● **INSTRUCTIONS TO FOLLOW**
Take the lines below from the one with "da imprensa. Esse" through the one with "Pistenregeln" and retype them exactly. Include nothing else, and no pictures.

[Data records]
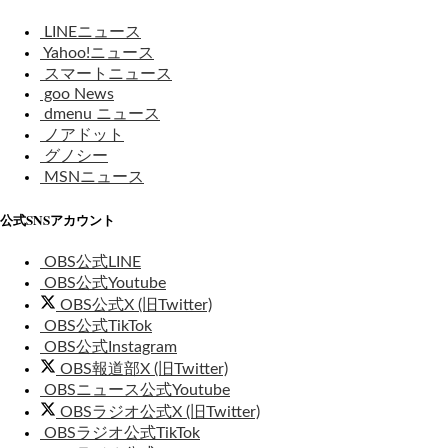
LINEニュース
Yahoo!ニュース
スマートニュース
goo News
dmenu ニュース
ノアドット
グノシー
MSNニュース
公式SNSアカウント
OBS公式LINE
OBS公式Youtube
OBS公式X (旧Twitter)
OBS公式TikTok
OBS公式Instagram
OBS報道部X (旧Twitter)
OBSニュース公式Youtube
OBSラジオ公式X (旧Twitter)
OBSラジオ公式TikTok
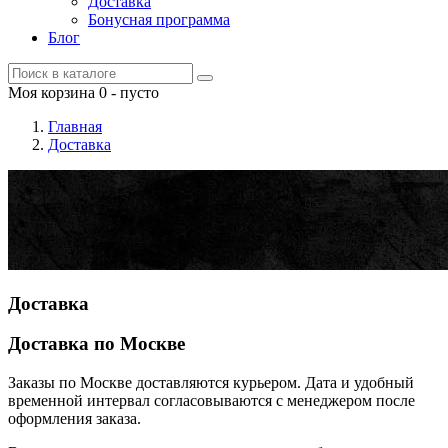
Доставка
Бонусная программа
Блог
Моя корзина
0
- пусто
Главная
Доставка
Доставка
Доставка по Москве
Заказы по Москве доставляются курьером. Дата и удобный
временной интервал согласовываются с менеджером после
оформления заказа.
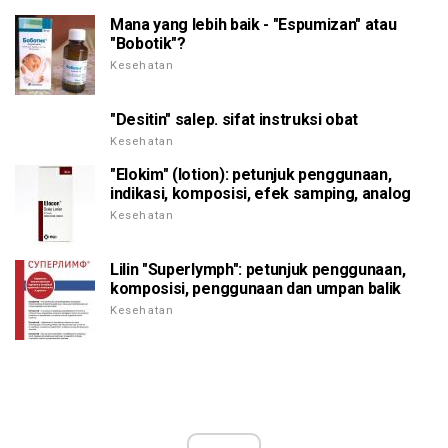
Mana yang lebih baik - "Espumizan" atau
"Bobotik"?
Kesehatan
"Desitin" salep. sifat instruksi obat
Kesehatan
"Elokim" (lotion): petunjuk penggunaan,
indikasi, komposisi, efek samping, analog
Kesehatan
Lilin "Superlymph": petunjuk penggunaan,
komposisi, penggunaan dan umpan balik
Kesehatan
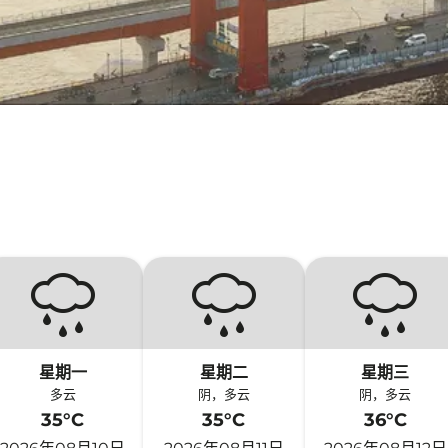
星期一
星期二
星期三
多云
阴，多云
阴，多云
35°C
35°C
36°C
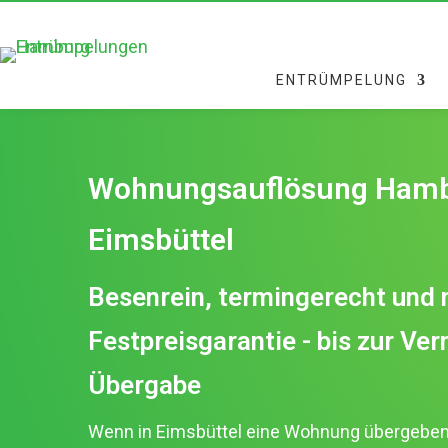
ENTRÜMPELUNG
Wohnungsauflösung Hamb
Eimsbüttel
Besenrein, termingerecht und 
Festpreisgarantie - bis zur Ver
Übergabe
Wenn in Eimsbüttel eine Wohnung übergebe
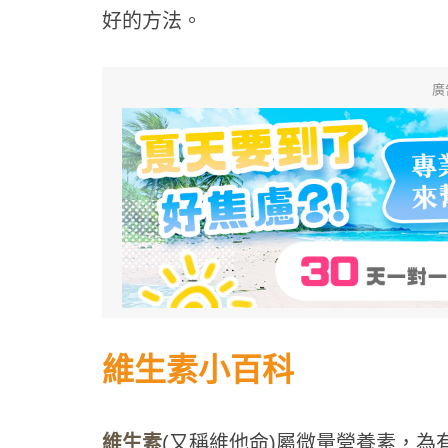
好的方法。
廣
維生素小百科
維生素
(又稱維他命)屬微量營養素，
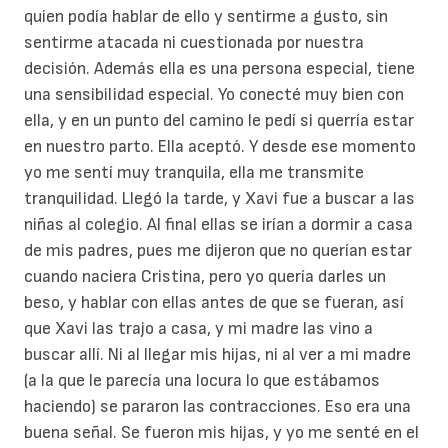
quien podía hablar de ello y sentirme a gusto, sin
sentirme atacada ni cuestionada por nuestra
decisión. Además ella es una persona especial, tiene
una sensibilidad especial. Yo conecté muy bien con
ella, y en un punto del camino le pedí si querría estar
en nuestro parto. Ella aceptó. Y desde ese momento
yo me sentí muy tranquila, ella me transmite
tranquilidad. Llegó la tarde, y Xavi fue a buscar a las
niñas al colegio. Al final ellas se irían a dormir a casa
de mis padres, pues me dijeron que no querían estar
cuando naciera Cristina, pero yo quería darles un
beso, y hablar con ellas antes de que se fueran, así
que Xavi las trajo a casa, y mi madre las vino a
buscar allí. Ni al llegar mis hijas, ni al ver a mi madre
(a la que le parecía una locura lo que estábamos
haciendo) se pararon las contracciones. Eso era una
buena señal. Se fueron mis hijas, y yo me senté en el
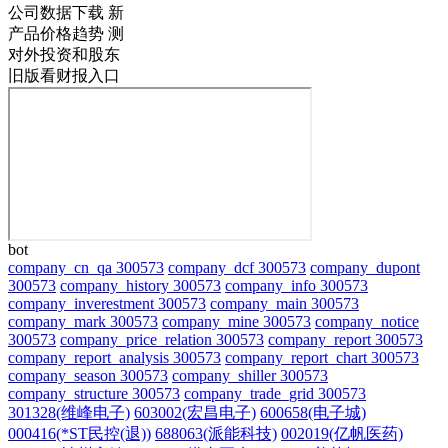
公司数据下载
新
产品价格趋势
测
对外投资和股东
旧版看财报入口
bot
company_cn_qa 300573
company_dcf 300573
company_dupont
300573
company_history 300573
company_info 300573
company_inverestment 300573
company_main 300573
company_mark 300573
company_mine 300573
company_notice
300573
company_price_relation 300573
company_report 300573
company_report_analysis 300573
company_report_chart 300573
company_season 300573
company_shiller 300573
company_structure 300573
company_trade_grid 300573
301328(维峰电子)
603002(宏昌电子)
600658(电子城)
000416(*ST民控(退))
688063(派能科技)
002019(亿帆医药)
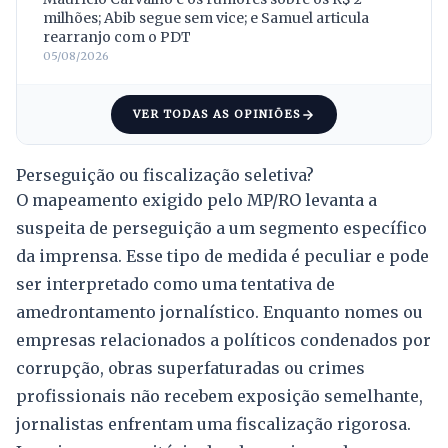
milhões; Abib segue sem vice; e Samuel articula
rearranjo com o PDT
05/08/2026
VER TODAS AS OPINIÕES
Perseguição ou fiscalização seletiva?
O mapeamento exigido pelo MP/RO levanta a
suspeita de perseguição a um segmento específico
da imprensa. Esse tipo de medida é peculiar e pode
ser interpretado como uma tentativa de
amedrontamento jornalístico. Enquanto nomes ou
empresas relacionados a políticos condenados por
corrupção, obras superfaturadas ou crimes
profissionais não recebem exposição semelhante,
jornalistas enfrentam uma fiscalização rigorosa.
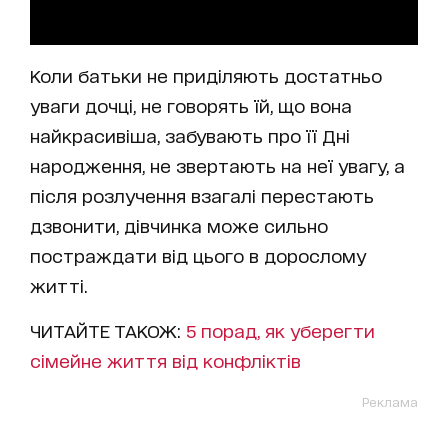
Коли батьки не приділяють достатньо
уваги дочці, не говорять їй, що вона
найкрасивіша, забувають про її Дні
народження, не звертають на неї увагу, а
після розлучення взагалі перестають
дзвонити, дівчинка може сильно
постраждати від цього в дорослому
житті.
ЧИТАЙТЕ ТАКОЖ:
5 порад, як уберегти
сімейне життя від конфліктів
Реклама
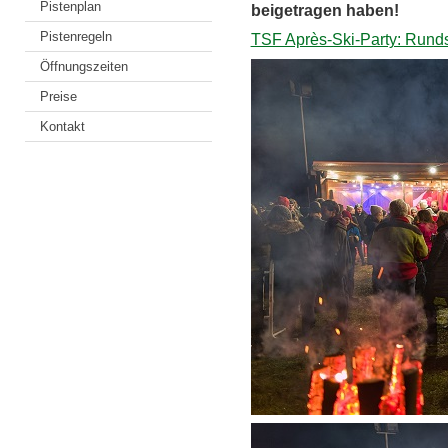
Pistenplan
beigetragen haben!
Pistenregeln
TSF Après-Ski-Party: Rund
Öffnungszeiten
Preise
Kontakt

--

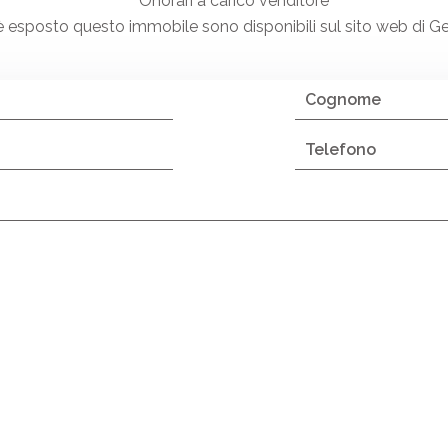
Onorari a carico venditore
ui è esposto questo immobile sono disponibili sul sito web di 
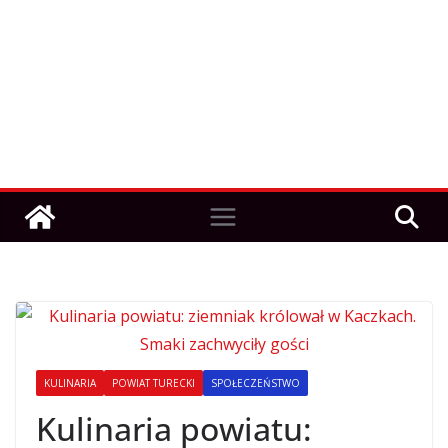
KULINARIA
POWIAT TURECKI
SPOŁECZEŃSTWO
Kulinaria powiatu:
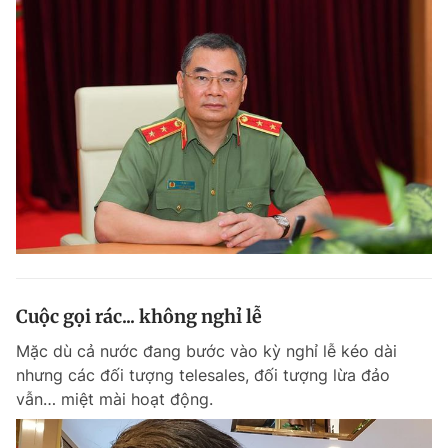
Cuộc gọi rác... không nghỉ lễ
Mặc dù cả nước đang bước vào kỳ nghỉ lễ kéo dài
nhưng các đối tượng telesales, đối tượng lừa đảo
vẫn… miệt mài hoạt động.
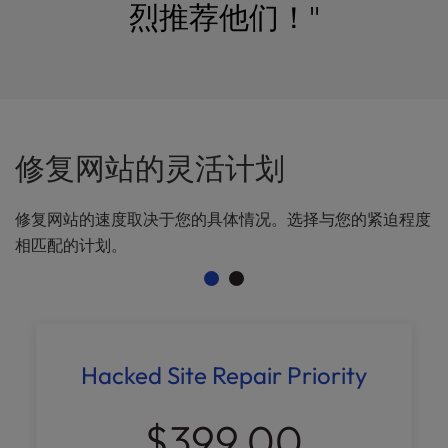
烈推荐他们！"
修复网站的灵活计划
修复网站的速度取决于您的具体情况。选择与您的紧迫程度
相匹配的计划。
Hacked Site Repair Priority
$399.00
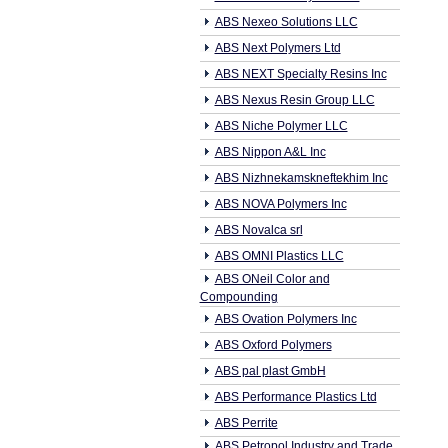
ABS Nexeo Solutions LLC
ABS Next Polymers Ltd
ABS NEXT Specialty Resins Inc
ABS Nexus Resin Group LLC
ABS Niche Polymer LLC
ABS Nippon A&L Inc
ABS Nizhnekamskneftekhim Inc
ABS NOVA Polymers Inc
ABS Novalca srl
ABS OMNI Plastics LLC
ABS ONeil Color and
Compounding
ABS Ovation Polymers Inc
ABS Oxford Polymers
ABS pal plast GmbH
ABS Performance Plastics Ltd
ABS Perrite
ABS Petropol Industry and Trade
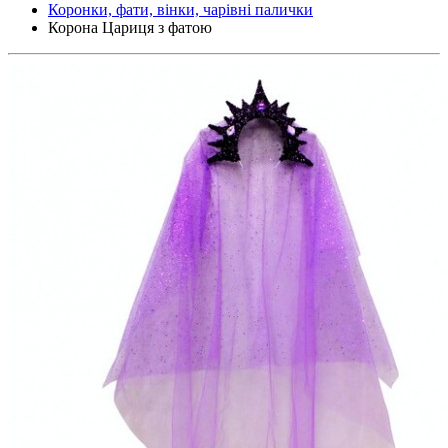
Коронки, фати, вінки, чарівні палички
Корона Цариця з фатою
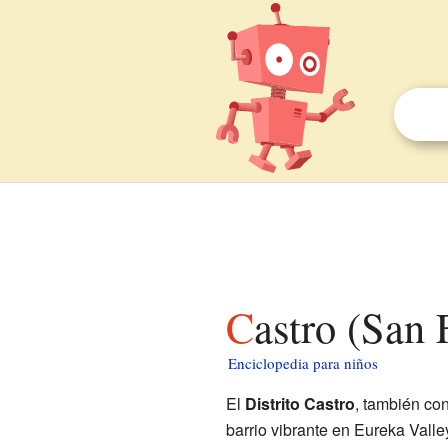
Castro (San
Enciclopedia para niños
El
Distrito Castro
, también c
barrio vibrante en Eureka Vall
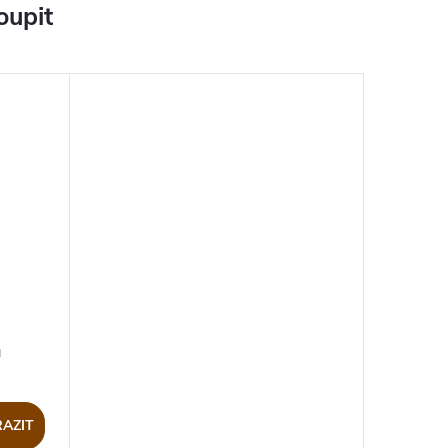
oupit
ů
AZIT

---

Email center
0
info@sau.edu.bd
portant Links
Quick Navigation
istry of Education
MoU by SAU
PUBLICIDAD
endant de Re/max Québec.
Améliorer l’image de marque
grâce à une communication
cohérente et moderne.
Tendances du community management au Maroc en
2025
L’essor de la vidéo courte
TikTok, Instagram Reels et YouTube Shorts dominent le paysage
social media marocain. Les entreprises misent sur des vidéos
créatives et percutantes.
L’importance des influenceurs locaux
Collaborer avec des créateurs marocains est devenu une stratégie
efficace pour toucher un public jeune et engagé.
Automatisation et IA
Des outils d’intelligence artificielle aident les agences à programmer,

● **EXERCISE SOLUTION**
da imprensa. Esse tipo de medida é peculiar e pode
ser interpretado como uma tentativa de
amedrontamento jornalístico. Enquanto nomes ou
empresas relacionados a políticos condenados por
corrupção, obras superfaturadas ou crimes
profissionais não recebem exposição semelhante,
jornalistas enfrentam uma fiscalização rigorosa.
Коли батьки не приділяють достатньо
уваги дочці, не говорять їй, що вона
найкрасивіша, забувають про її Дні
народження, не звертають на неї увагу, а
після розлучення взагалі перестають
дзвонити, дівчинка може сильно
постраждати від цього в дорослому
житті.
ЧИТАЙТЕ ТАКОЖ:
5 порад, як уберегти
сімейне життя від конфліктів
Реклама
Pistenplan
beigetragen haben!
Pistenregeln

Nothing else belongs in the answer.